Yesterday was four years to the day that I’ve been here. At a party this weekend someone asked, “what was the most difficult adjustment?” Without missing a beat I answered, “the restaurants!”

iHop buying Applebee’s reminds me that, believe it or not, this is what passes for haute cuisine in our town:

The most accurate way to describe the food at Applebee’s Neighborhood Bar & Grill is “well-slathered.” Nearly every dish comes drenched in sauce, usually either a deep-red ketchup derivative or a ranch dressing variant. Applebee’s trademark Riblets, for example, are bathed in enough tangy BBQ sauce to make a diner forget that he’s chowing on extraneous pig parts.

Applebee’s cuisine is considered so-so even by chain-restaurant standards. In the latest customer survey by the trade magazine Restaurants and Institutions, Applebee’s food scored below that of Chili’s, O’Charley’s, and the Cheesecake Factory, though it did top the deep-fried grub at T.G.I. Friday’s, Bennigan’s, and Hooters. But despite its middling food, Applebee’s is by far the largest casual-dining chain in the United States, with annual sales of around $3.6 billion-over $1 billion more than Chili’s, its closest competitor.
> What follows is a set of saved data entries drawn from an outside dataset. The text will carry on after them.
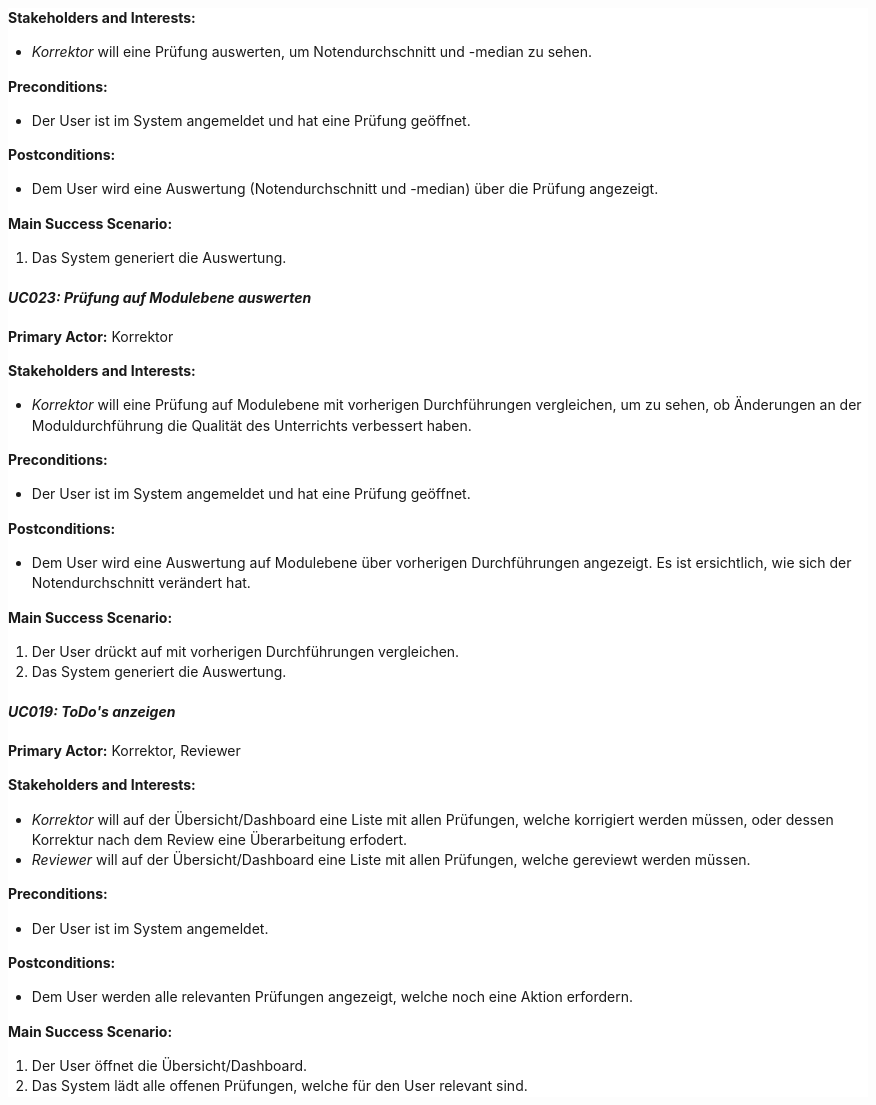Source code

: **Stakeholders and Interests:**

- _Korrektor_ will eine Prüfung auswerten, um Notendurchschnitt und -median zu sehen.

**Preconditions:**

- Der User ist im System angemeldet und hat eine Prüfung geöffnet.

**Postconditions:**

- Dem User wird eine Auswertung (Notendurchschnitt und -median) über die Prüfung angezeigt.

**Main Success Scenario:**

1. Das System generiert die Auswertung.


#### _UC023: Prüfung auf Modulebene auswerten_
**Primary Actor:** Korrektor

**Stakeholders and Interests:**

- _Korrektor_ will eine Prüfung auf Modulebene mit vorherigen Durchführungen vergleichen, um zu sehen, ob Änderungen an der Moduldurchführung die Qualität des Unterrichts verbessert haben.

**Preconditions:**

- Der User ist im System angemeldet und hat eine Prüfung geöffnet.

**Postconditions:**

- Dem User wird eine Auswertung auf Modulebene über vorherigen Durchführungen angezeigt. Es ist ersichtlich, wie sich der Notendurchschnitt verändert hat.

**Main Success Scenario:**

1. Der User drückt auf mit vorherigen Durchführungen vergleichen.
2. Das System generiert die Auswertung.

#### _UC019: ToDo's anzeigen_
**Primary Actor:** Korrektor, Reviewer

**Stakeholders and Interests:**

- _Korrektor_ will auf der Übersicht/Dashboard eine Liste mit allen Prüfungen, welche korrigiert werden müssen, oder dessen Korrektur nach dem Review eine Überarbeitung erfodert.
- _Reviewer_ will auf der Übersicht/Dashboard eine Liste mit allen Prüfungen, welche gereviewt werden müssen.

**Preconditions:**

- Der User ist im System angemeldet.

**Postconditions:**

- Dem User werden alle relevanten Prüfungen angezeigt, welche noch eine Aktion erfordern.

**Main Success Scenario:**

1. Der User öffnet die Übersicht/Dashboard.
2. Das System lädt alle offenen Prüfungen, welche für den User relevant sind.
Started in Atlanta by 2 brothers in 1980, and spread by targeting “underserved areas-primarily exurban and rural strip malls” (yeah, that’s us) iHop is paying $1.9 billion in cash. No word on whether or not Aplebee’s met this 2005 goal:

America’s appetite for cheap, filling sit-down meals surprised even Applebee’s. Franchises have opened at a rate of more than 100 per year, and...the latest projection is for Applebee’s to top out at 3,000 restaurants, about 1,300 more than it has today.